DATA PROVIDED Start Marker
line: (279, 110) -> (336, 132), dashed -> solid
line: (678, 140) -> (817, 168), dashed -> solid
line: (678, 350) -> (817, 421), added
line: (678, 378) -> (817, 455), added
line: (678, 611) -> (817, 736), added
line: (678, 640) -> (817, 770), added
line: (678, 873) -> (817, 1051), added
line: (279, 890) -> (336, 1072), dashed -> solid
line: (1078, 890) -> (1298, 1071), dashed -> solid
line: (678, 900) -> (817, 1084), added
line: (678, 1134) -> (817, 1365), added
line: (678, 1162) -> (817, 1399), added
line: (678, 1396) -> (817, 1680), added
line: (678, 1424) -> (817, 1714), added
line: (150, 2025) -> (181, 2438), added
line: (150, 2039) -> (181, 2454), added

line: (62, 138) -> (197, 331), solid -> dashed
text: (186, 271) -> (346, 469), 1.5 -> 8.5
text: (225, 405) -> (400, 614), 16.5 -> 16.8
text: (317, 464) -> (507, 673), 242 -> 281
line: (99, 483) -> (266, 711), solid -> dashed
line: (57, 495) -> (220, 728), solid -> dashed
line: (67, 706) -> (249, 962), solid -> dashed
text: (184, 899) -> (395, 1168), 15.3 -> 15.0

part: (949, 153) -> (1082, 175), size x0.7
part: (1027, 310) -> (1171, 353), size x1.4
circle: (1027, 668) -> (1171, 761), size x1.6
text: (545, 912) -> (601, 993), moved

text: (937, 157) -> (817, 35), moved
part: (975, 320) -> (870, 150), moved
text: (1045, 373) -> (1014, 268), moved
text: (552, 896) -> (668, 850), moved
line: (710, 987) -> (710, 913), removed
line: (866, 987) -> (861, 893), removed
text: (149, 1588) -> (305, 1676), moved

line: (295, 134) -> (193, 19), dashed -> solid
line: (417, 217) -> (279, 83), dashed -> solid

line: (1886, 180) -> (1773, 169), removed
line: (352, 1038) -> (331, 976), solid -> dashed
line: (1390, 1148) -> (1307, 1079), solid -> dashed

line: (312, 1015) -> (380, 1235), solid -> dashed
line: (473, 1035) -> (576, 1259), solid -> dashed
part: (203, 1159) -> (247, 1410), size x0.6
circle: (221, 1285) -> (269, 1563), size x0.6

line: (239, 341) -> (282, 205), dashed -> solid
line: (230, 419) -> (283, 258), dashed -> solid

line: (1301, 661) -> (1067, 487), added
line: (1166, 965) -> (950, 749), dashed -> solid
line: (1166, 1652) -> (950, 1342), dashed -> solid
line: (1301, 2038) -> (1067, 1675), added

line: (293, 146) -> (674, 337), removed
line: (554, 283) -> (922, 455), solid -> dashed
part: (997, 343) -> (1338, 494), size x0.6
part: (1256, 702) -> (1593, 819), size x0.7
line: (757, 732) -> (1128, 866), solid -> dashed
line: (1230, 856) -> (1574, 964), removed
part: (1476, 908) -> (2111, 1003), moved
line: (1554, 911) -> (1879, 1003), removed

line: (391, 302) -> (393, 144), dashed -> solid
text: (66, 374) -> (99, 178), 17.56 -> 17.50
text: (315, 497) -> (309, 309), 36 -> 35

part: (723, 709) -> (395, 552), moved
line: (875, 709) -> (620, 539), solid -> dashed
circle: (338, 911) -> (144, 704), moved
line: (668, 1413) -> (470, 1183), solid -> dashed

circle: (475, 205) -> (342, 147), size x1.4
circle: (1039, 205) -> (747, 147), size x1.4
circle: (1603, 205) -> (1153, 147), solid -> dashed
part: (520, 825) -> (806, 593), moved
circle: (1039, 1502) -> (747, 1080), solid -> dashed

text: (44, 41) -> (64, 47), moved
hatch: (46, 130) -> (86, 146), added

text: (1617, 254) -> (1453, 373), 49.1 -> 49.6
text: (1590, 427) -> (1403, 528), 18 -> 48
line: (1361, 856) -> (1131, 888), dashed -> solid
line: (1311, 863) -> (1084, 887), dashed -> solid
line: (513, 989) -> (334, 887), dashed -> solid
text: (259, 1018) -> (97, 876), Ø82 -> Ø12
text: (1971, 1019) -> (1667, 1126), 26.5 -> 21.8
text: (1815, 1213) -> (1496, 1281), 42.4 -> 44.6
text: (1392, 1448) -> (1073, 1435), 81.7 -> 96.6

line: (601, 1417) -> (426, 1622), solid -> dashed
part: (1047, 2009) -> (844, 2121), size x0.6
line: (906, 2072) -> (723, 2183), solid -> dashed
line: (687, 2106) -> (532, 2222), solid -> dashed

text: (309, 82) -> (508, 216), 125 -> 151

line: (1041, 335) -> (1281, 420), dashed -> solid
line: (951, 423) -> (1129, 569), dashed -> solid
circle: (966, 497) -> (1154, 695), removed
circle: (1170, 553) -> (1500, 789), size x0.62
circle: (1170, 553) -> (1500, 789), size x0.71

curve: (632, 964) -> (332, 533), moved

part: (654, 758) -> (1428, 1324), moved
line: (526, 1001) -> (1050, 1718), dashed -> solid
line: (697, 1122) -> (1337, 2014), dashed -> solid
DATA PROVIDED End Marker
▶ AIM OF THE TASK
Out of the preceding entries, pull every line containing the string "removed".

▶ COMPLETED TASK
line: (710, 987) -> (710, 913), removed
line: (866, 987) -> (861, 893), removed
line: (1886, 180) -> (1773, 169), removed
line: (293, 146) -> (674, 337), removed
line: (1230, 856) -> (1574, 964), removed
line: (1554, 911) -> (1879, 1003), removed
circle: (966, 497) -> (1154, 695), removed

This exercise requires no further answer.